I’d like to share the below letter, not because it’s unusual — although it’s interesting — but because I have received many, many letters like it in the last week or so.
I don’t work in secondary education; I’ve worked at a large urban community college that hires many high-school teachers to teach part time, usually at night during the school year. Most of them were wonderful.
For several years, I was the department chairman, in charge of staffing classes in fall, spring, and summer. I always had a group of high-school teachers who coveted the summer classes, because they were the best and easiest source of money between Memorial Day and Labor Day. I was happy to help when I could, but there was always the problem of too few classes and too many teachers. Plus, my full-time community-college instructors always had first pick.
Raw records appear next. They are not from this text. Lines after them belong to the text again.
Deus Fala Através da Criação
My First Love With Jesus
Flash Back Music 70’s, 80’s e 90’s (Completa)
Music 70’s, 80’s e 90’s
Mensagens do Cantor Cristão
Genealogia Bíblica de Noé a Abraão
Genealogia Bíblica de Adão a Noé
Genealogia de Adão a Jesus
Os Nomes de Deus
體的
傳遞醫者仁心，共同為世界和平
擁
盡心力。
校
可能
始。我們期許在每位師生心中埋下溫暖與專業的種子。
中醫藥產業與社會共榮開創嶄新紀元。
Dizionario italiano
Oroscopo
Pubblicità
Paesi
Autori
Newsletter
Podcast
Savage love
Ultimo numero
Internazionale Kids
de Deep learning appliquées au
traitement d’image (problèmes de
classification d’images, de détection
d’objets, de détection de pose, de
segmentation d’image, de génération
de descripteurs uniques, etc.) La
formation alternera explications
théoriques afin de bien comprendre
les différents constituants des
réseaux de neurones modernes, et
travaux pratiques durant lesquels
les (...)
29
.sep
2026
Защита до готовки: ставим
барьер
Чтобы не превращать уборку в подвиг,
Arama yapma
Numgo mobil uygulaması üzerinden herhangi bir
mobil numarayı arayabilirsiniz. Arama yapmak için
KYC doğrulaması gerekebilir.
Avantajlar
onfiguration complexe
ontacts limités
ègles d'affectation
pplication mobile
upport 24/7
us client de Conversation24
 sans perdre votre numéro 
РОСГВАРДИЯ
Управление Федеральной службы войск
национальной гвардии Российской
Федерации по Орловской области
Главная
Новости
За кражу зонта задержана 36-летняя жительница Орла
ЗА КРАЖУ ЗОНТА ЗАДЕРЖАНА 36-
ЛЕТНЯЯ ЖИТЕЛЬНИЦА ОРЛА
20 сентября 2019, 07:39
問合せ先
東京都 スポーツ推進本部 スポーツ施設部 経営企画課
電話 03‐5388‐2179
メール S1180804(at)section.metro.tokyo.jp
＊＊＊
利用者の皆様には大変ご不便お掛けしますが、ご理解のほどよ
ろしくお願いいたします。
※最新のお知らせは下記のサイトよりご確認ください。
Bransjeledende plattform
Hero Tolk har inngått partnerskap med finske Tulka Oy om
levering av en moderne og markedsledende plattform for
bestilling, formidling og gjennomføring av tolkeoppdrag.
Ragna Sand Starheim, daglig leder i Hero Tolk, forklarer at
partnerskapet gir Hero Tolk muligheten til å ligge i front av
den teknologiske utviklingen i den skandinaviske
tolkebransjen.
One year, I was staffing for “Summer I” — classes that ran to about the Fourth of July — and was explaining to one of my high-school charges that I simply had nothing for him. “What do I tell my wife?” he demanded. “How will I pay my rent? You know I have two kids. What do I tell them?”
I felt terrible, but simply had nothing. I wasn’t running an employment agency. I kept an eye peeled, though, and a day later I called him. Something had come open after all: not Summer I, but a ten-week class that would finish out the summer. Without a trace of self-consciousness, he turned me down. “Oh,” he said, “I couldn’t teach that. We’re going to Spain in July.”